Business

Mediamorph Celebrates a Decade of Streamlining Content Distribution and Tracking

When New York-based Mediamorph first got off the ground in 2007, the company’s goal was straight-forward: meet the increasingly global content tracking needs of content providers starting with Studios, and help media and entertainment companies more-easily navigate rights management, accounting, contracts and royalty tracking demands necessitated by digital delivery.

A decade later, the technology behind Mediamorph’s solutions has adapted and “morphed” to also serve as a technology bridge between content providers and platforms, but the goal hasn’t changed one bit, according to Mediamorph CEO Rob Gardos.

“When Mediamorph started, it was about reaching out to the studios, helping them tackle a new challenge: ‘Digital is growing rapidly, we’re starting to do more and more deals, revenue is becoming more and more significant, and the scalability of the systems upon which that has been cobbled together over time is untenable,’” Gardos said, speaking to the Media & Entertainment Services Alliance (MESA).

“Mediamorph was built around helping the studios aggregate and bring together the data to track financials, the combination of contracts and rights, to better understand the licensing deals they’ve done.”

It’s worked: today every major Hollywood studio, the biggest broadcast TV networks, cable & satellite operators and OTT providers, all rely on Mediamorph’s platform to be sure every asset — and the data associated with that asset — is accurate, across every platform, in every language, by region and currency.

Seemingly simple tracking moves — say, a program’s pricing and its release date in an overseas market — were prone to costly errors using spreadsheets and the like, no matter how many more bodies they threw at the problem, according to Jim Riley, Mediamorph chief revenue officer. Mediamorph technology and deep system integration — and the automation of those manual tasks — has taken the processing time down “from days to hours,” he said.

Riley pointed to the work his company has done with international TV and broadband giant Liberty Global (a Mediamorph investor) which tasks Mediamorph to help manage everything from content rights and financials to metadata management and the orchestration of Liberty’s on demand asset packages to various platforms (covering content workflows that are tied to more than 2,000 contracts).

“They were heavily reliant on inflexible single-vendor solutions for content processing in the past, for over a dozen systems across 8 countries, several languages and currencies. So they needed something [where] they could tie these systems together and create efficiencies as they began making investments into new technologies, and new channels across multiple on and off network consumer platforms,” Riley said. “They needed a unified way to tie these all together. This is the role we’re playing for Liberty and others, where Mediamorph is connecting systems and optimizing workflows across their content supply chain.”

Bob Greene, managing director of online entertainment for Liberty Global, said in a statement that the sheer amount of markets the company covers (more than 30 across Europe and Latin America, with nearly 30 million customers) necessitated a tech solution that ensured “we’re maximizing the value of our content across our entire customer base. Mediamorph’s best-of-breed solutions are an essential component in making that happen, and their new orchestration technologies are quickly having an impact.”

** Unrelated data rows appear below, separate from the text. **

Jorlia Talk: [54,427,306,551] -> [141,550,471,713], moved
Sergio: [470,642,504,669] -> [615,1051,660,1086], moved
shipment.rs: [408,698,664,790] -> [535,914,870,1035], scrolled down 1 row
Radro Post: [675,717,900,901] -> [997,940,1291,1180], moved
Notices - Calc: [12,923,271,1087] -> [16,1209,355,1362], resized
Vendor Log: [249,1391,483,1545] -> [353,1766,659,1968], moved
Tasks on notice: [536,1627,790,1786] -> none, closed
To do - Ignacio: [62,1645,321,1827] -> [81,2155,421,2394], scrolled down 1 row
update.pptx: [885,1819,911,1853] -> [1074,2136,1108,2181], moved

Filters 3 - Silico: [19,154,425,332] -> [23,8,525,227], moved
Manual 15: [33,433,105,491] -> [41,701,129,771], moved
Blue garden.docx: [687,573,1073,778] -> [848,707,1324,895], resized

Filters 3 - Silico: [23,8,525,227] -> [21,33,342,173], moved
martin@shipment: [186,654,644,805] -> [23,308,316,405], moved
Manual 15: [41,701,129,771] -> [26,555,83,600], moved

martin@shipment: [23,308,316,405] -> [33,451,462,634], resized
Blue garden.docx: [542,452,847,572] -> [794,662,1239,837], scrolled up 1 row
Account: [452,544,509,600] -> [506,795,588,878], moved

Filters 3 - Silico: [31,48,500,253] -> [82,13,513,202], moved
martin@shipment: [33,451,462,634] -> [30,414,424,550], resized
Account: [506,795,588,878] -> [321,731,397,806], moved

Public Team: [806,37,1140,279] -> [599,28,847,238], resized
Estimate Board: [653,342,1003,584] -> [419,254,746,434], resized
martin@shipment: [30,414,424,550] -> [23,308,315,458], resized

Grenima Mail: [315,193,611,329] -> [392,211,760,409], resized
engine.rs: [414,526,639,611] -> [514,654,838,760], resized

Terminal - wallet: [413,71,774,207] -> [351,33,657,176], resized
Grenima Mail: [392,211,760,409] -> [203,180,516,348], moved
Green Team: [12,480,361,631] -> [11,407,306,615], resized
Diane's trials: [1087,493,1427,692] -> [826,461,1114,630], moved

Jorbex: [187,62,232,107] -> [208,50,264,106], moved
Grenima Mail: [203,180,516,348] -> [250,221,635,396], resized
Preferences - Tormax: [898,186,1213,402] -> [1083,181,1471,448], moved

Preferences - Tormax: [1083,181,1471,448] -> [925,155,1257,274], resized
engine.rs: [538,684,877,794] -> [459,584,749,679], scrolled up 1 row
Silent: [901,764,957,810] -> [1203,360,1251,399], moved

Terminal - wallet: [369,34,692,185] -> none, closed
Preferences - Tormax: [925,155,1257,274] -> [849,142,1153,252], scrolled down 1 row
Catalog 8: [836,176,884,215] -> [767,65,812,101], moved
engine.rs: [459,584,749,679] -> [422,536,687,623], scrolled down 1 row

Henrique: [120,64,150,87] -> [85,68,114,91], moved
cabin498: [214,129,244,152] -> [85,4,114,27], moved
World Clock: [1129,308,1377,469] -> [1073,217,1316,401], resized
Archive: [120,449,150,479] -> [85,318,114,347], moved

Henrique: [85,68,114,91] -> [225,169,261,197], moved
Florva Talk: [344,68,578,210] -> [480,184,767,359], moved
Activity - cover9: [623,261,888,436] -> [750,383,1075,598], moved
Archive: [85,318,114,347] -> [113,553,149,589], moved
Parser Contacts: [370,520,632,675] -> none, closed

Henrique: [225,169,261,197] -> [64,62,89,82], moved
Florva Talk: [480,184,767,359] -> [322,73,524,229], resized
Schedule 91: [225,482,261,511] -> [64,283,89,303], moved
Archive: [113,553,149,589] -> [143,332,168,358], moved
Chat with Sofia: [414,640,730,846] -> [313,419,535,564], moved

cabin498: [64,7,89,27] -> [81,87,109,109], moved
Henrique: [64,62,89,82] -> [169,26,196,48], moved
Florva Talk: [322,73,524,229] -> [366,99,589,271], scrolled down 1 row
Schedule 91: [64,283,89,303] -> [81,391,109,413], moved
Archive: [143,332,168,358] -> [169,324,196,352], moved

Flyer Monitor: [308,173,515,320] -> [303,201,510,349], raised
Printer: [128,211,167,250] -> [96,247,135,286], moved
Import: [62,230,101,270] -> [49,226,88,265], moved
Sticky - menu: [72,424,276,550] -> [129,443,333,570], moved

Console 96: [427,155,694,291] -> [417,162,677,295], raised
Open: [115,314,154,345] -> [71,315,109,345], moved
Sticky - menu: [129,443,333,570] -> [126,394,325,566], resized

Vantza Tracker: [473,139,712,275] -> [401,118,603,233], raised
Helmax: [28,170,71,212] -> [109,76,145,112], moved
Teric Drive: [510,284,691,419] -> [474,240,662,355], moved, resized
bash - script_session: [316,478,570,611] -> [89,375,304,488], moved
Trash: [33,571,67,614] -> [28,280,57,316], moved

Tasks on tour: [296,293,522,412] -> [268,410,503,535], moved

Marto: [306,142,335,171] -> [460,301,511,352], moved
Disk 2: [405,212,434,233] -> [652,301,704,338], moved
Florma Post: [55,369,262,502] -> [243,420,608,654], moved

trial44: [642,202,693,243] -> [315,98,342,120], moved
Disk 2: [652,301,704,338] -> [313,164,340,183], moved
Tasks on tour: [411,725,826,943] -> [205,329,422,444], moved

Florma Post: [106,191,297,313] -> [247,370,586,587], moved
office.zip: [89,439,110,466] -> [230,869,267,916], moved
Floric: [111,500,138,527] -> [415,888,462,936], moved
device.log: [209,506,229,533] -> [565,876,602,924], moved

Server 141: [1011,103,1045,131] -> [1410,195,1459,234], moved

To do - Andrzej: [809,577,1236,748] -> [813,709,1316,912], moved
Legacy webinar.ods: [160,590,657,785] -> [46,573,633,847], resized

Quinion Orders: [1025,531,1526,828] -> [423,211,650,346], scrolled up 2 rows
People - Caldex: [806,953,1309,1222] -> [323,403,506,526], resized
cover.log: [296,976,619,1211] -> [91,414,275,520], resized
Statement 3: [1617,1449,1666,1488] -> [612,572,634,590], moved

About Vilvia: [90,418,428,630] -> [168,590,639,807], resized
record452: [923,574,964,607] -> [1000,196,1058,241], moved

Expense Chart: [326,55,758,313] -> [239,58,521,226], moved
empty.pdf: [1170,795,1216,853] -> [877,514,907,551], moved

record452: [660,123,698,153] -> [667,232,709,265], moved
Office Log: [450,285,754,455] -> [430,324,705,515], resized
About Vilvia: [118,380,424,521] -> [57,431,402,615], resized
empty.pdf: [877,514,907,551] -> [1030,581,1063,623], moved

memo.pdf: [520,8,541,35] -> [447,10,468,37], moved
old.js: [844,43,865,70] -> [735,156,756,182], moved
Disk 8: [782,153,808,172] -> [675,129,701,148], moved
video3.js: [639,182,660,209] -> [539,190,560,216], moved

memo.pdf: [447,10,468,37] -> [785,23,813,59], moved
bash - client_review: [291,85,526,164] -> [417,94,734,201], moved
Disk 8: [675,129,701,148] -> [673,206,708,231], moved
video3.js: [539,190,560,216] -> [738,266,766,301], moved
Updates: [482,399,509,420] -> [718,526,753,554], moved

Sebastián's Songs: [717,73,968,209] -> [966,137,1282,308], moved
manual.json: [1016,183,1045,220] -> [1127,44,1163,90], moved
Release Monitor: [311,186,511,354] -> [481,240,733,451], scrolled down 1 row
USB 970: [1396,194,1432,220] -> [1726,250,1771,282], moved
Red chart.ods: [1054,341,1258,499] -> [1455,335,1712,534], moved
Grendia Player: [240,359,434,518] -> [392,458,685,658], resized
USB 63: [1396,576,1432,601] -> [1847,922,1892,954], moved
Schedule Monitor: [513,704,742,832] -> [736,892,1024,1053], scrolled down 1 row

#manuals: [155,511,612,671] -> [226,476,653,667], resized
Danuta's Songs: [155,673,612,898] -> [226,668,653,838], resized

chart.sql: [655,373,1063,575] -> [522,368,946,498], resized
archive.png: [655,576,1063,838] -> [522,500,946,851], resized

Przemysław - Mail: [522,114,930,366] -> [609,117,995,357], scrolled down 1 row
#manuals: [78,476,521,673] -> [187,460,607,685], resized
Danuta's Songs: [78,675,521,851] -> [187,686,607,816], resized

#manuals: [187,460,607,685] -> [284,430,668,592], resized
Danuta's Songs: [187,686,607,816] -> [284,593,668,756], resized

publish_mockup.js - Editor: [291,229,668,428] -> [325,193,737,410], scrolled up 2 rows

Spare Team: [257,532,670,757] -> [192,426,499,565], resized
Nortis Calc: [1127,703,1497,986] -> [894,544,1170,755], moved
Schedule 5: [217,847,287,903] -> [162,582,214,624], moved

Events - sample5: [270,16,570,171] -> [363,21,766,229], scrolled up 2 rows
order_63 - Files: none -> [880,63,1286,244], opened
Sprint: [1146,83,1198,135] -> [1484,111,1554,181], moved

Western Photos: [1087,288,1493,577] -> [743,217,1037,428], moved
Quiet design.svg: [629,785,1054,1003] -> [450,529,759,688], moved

Another recent win of note for Mediamorph: in February, Frontier Communications — one of the top multi-system operators (MSOs) in the U.S., with operations across nearly 30 states — tapped Mediamorph to help both manage its content offerings and streamline operations.

“They’re tying together a number of disparate systems, different, legacy hardware and software, and tying it together, in order to have visibility across all their platforms, and support their business in a much more automated way,” Gardos said. “It’s a highlight of our business: we’re able to enable new platforms and formats with our orchestration system.”

As for the start of his company’s second decade, Gardos sees Mediamorph expanding beyond its established presence in North America and Europe, and next see its solutions adopted by operators in Latin America. “Nothing specifically to report there, but suffice it to say: the partnerships we have with the studios and other content providers are putting us on the map for all these great distributors,” he added.

“And we’re coming to market with these solutions that tie everything together in the supply chain. Growth comes in many forms, not only in solutions, but also in partners, from the major studios, to networks, to OTT providers. We’ve nurtured great relationships,” Gardos said.